Back Testing Intuition: 
- train off first 10 years of data, predict 11th year
- train off first 11 years of data, predict 12th year
- train off first 12 years of data, predict 13th year...

In [95]:
def predict(train, test, predictors, model):
    model.fit(train[predictors], train["Target"])
    predictions = model.predict_proba(test[predictors])[:,1]  # probability instead of '0' or '1'
    predictions[predictions >= .6] = 1  # only buy if 60% confidence or more
    predictions[predictions < .6] = 0 
    predictions = pd.Series(predictions, index=test.index, name="Predictions")
    combined = pd.concat([test["Target"], predictions], axis=1)
    return combined

In [96]:
def backtest(data, model, predictors, start=2500, step=250):
    all_predictions = []

    for i in range(start, data.shape[0], step):
        train = data.iloc[:i].copy()
        test = data.iloc[i:i+step].copy()
        predictions = predict(train, test, predictors, model)
        all_predictions.append(predictions)
    
    return pd.concat(all_predictions)

In [97]:
horizons = [2, 5, 60, 250, 1000]  # days ago we want to look at rolling means (only account for trading days)

new_predictors = []

for horizon in horizons:
    rolling_averages = sp500.rolling(horizon).mean()
    
    ratio_columns = f"Close_Ratio_{horizon}"
    sp500[ratio_columns] = sp500["Close"] / rolling_averages["Close"]

    # rolling sum = number of days since horizon that the stock increased
    trend_column = f"Trend_{horizon}"
    sp500[trend_column] = sp500.shift(1).rolling(horizon).sum()["Target"]

    new_predictors += [ratio_columns, trend_column]

In [98]:
sp500 = sp500.dropna()  # drop rows with NaN values ( b/c no trends have formed in first 1000 days)

In [99]:
model = RandomForestClassifier(n_estimators=200, min_samples_split=50, random_state=1)

In [100]:
predictions = backtest(sp500, model, new_predictors)

In [101]:
predictions["Predictions"].value_counts()  # we are trading 16.1% of days

Predictions
0.0    4424
1.0     849
Name: count, dtype: int64

In [102]:
precision_score(predictions["Target"], predictions["Predictions"])

np.float64(0.574793875147232)

If you buy the S&P500 every day from 1990-01-01 -> 2024-10-29: 

- 54.542 % of days it will increase

If you buy the S&p500 on days the model said to buy:

- 57.479 % of days it will increase 

In [103]:
predictions["Target"].value_counts() / predictions.shape[0]

Target
1    0.54542
0    0.45458
Name: count, dtype: float64

Notes for the future:

- There are exchanges that trade overnight (outisde of United States), the increase/decrease of those stock prices may influence/correlate to the S&P500 so gathering that data and using that to train the model may increase preformance

- Senitiment Analysis is said to be a huge factor in stock prices, and webscraping twitter and other platforms may give a big advantage to the model. 

- Scraping general data from News Articles, especially about general macro-economic conditions / inflation

- Maybe also consider data from key stocks/sectors of the S&P500 (ie if tech sector is looking down-term maybe the S&P500 will decrease in 6 months)

- This model uses daily data.
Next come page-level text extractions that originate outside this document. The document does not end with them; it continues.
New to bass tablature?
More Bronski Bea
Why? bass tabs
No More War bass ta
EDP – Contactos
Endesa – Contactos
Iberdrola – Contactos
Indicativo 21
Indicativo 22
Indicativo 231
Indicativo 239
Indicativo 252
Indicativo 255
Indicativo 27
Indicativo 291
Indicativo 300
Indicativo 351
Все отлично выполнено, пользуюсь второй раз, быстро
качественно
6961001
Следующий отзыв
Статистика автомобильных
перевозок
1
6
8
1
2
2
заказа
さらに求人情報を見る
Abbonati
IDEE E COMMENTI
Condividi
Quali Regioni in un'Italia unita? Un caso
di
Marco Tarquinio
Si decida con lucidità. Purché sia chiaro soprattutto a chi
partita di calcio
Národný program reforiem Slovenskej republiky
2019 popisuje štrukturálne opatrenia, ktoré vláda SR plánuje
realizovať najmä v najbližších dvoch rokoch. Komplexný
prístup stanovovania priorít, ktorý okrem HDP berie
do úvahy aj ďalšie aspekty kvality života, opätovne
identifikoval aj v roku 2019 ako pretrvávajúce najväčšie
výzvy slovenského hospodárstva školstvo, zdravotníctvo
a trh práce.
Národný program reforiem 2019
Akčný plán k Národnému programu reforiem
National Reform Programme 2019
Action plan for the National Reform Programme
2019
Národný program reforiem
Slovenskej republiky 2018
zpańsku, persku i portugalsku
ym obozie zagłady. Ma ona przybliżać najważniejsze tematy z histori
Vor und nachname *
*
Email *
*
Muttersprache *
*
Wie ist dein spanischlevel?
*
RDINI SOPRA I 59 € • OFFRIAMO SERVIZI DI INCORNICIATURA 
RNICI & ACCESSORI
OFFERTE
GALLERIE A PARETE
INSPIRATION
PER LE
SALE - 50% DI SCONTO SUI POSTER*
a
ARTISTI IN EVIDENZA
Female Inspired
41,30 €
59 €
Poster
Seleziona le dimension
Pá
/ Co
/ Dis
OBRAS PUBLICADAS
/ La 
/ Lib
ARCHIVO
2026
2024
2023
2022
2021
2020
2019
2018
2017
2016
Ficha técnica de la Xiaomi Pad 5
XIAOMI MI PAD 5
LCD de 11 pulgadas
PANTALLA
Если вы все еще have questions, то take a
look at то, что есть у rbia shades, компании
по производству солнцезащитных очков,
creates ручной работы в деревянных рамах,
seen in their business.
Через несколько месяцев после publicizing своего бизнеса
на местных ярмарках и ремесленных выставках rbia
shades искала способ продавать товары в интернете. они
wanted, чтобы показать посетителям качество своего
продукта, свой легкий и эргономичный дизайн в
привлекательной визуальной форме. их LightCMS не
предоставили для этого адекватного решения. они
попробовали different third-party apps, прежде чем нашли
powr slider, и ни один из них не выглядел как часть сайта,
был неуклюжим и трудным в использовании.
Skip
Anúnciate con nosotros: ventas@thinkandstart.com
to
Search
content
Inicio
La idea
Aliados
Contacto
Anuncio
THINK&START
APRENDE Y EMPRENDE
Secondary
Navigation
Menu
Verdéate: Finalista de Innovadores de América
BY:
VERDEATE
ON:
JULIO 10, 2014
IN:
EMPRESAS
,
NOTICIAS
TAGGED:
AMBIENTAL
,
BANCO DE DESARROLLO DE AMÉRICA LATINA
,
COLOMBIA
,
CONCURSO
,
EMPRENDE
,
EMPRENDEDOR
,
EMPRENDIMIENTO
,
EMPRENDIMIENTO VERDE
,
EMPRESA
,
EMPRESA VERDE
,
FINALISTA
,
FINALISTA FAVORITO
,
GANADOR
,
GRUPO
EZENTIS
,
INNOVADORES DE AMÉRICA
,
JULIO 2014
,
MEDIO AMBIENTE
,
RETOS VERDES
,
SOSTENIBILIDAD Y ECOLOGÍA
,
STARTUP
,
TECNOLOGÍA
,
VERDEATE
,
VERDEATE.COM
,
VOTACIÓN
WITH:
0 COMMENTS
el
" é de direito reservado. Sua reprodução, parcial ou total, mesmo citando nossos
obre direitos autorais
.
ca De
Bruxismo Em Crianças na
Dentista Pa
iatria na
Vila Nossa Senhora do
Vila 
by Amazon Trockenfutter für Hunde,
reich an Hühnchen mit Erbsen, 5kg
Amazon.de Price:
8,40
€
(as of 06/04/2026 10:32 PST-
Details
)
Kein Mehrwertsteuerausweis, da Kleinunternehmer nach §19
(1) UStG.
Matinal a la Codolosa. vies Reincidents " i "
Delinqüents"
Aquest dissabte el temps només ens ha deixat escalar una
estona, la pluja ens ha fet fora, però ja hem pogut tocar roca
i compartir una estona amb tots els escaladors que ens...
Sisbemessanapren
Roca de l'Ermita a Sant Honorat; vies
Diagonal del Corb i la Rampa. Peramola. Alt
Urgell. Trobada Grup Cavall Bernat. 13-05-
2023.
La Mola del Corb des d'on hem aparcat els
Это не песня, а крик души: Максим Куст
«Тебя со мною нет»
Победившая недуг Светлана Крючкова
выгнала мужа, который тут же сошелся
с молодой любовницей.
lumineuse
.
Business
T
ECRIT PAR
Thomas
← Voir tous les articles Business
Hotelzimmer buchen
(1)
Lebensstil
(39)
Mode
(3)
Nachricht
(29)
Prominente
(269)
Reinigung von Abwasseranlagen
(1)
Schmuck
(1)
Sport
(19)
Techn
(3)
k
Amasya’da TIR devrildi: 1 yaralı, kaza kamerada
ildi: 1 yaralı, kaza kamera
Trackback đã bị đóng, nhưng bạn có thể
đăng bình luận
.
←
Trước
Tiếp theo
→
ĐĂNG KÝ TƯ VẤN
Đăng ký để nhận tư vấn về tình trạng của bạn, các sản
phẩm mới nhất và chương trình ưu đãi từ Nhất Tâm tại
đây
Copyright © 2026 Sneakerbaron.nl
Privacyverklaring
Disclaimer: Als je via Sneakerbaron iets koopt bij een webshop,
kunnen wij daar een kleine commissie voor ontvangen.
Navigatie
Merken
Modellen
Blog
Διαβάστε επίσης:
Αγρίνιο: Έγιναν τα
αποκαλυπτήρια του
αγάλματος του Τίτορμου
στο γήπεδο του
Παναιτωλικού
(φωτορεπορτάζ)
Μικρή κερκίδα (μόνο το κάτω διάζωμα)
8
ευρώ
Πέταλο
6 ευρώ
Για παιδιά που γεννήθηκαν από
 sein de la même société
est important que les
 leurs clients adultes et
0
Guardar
Perhaps hourly/minutely/tick data would lead to more accurate positions

- Incorporate RSI based data

- Maybe build some relative volume indicator

- Maybe buiuld a model entirely based off the semi strong efficient market hypothesis (prices reflect all publicly known and available information, past information regarding price, volume, and returns is independent of future prices.)